Paylaş
Ölümcül tehlikeler barındıran bu iş sırasında başkalarına yardım için çırpınırken eve döndüğünüzde apartman kapısında “Sen arkadan giriş yapacaksın” talimatıyla karşılandığınızı da düşünün...
Başkasının hayatını kurtarırken bir süre iş yapamayacak şekilde rahatsızlanmışken maaşınızın kesildiğini de düşünün şöyle etraflıca.
Bu arada her gün hakarete uğradığınızı, haksız yere şikâyet edildiğinizi, dayak yediğinizi, yaralandığınızı ve belki de hayatınızı kaybedeceğinizi düşünün lütfen.
Bu stres dolu, tehlike dolu, maddi açıdan doyuruculuğu tartışmalı, manevi açıdan alkış ile yuhalamak arasında sıkışmış işi yapar mısınız?

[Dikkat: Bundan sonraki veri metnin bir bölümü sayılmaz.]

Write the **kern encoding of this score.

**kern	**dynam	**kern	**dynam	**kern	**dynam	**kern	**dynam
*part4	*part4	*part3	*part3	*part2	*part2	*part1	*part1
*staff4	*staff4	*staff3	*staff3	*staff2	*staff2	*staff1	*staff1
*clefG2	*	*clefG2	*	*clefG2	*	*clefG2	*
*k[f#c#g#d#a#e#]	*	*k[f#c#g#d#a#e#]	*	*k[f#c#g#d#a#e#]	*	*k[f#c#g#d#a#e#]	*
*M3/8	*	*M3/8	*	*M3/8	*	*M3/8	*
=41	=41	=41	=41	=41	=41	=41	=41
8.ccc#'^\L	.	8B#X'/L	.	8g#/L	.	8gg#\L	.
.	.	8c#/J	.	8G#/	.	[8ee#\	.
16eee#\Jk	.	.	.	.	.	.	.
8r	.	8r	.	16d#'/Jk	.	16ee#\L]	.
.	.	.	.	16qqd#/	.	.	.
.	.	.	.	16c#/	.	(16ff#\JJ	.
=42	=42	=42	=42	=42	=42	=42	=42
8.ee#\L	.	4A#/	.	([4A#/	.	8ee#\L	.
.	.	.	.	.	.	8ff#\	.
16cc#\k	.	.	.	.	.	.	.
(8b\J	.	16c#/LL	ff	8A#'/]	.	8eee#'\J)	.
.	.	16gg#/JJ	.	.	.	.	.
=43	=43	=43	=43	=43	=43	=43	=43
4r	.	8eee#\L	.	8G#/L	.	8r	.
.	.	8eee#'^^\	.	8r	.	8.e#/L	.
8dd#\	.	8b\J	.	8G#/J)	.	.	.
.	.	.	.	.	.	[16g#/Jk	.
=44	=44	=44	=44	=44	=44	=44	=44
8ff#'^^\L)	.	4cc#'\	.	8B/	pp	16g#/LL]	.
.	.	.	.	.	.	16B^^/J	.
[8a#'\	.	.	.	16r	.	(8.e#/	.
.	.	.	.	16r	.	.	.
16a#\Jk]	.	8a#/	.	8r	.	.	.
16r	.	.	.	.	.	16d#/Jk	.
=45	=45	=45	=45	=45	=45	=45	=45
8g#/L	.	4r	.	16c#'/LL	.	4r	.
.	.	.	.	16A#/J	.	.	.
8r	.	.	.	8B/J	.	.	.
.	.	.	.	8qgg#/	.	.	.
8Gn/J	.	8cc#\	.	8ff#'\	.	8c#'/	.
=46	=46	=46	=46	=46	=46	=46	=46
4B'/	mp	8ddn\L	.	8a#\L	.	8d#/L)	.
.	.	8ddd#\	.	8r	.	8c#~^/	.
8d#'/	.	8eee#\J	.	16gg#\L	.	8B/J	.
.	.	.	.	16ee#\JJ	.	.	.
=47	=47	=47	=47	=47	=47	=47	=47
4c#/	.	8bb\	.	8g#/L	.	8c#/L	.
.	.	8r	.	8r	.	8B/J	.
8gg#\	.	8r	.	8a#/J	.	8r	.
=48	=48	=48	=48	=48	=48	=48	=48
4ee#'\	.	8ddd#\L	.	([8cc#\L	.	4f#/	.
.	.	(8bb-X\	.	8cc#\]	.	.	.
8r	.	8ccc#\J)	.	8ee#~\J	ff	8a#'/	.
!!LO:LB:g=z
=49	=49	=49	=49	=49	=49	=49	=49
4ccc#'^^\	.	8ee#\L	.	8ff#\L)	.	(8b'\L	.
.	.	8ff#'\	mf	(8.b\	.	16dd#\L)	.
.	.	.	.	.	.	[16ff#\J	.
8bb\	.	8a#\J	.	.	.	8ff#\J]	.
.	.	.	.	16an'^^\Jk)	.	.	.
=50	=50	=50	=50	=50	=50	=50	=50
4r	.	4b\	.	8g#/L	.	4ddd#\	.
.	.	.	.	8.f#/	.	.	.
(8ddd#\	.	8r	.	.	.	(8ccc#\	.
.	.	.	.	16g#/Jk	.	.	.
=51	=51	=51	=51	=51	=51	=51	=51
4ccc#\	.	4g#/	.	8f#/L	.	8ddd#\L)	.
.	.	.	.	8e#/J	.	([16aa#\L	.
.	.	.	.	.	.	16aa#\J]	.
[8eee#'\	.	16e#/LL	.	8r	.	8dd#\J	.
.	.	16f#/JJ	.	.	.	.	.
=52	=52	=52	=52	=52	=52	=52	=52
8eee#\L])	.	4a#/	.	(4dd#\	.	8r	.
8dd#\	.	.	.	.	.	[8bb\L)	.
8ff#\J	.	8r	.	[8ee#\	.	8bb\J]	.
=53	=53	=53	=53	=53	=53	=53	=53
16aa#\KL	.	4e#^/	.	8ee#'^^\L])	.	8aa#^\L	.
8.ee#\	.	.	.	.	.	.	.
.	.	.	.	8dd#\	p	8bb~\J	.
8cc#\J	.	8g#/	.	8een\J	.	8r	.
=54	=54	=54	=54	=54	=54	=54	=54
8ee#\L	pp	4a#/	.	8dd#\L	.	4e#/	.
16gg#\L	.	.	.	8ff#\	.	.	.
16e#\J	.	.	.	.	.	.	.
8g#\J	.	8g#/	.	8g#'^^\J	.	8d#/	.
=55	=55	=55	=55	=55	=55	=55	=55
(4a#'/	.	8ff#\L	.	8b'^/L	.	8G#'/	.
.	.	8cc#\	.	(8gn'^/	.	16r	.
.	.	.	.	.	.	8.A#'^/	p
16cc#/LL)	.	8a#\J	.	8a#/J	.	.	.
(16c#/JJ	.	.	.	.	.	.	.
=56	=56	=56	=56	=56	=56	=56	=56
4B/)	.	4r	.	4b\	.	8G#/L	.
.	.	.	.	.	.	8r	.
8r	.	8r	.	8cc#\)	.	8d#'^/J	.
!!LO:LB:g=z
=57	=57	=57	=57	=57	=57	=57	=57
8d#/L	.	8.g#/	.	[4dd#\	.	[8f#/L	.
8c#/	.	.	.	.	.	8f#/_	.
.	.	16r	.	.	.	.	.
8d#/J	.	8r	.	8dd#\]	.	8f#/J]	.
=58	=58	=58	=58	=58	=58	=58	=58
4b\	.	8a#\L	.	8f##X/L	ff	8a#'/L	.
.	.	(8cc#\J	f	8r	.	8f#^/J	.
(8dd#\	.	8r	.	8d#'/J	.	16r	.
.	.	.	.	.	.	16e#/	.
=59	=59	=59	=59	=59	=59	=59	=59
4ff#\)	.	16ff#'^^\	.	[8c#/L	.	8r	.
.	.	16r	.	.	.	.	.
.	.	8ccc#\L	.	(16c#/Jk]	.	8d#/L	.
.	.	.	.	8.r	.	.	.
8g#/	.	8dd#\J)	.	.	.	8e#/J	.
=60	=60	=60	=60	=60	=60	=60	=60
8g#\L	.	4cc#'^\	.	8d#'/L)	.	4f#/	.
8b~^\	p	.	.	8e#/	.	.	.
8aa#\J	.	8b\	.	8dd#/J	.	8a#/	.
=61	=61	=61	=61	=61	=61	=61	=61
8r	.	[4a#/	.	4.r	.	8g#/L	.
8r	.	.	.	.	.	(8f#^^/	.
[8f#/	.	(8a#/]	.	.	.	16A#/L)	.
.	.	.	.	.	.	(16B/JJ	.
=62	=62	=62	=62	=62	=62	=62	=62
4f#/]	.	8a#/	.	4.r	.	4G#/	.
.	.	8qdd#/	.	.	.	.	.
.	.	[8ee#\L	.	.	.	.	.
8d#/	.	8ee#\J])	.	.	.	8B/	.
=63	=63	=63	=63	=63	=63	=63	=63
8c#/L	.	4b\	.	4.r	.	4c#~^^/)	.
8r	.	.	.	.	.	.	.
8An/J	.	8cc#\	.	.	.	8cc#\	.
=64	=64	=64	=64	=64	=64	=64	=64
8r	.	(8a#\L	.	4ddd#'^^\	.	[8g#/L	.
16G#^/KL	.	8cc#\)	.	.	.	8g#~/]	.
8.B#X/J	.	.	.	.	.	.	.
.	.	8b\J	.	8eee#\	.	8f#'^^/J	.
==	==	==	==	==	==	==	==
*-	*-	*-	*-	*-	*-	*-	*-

Sağlık çalışanları böyle yaşıyor işte...
Hatırlarsınız, mart ayında bütün dünyada olduğu gibi Türkiye’de de akşam belli bir saatte evlerin camlarını açıp, balkonlara çıkıp alkışlar yollamıştık sağlık çalışanlarına.
Salgın hastalıkla en ön cephede korkusuzca, gerçek kahramanlar olarak savaşanlara şükranlarımızı böyle sunmuştuk...
Ağustos ayına geldiğimizde arkadaşımız İpek İzci’nin Hürriyet Pazar’daki kapsamlı haberi şöyle başlıyordu:
“Aile Hekimliği Çalışanları Sendikası cezalar artsa da sağlıkta şiddet vakalarının 2020’nin ilk altı ayında son 11 yılın en yüksek seviyesine çıktığını açıkladı...”
İzci, haberinde şiddete uğramış 5 sağlık çalışanıyla konuşuyordu. Uğradıkları saldırıları, işittikleri küfürleri, sayısız ölüm tehdidini okurken yüzüm kızardı...
Sağlık çalışanlarının yüzde 60’ı 10 kereden fazla saldırıya uğradığını söylüyor... Yasal yollardan bir sonuç alamayacağını düşünenlerin oranı ise yüzde 65...
Nisan ayında sağlık çalışanlarına yönelik saldırılarla ilgili bir düzenleme yapıldı ancak zaten verimi tartışılan ceza arttırıcı tüm önlemler gibi bir işe yaramadı...
Saldırılar tam gaz, küfürler ve tehditler tam gaz devam ediyor; yapana hiçbir şey olmuyor, kamuoyunda infial yaratan hadiselerden sonra gözaltına alınanlar bile salıveriliyor...
Geçen hafta Ankara’da servis kapısına sedyeyle yığınak yaparak kendilerini korumaya çalışan sağlık çalışanları gündeme gelmişti...
O haberden bu yana kaç hadise daha yaşandı.
Daha dün Trabzon’da bir hekim aldığı ölüm tehdidinin kayıtlarını paylaştı “Görün, duyun; yeter!” diye...
Hakikaten artık bir zahmet görün, duyun; yeter!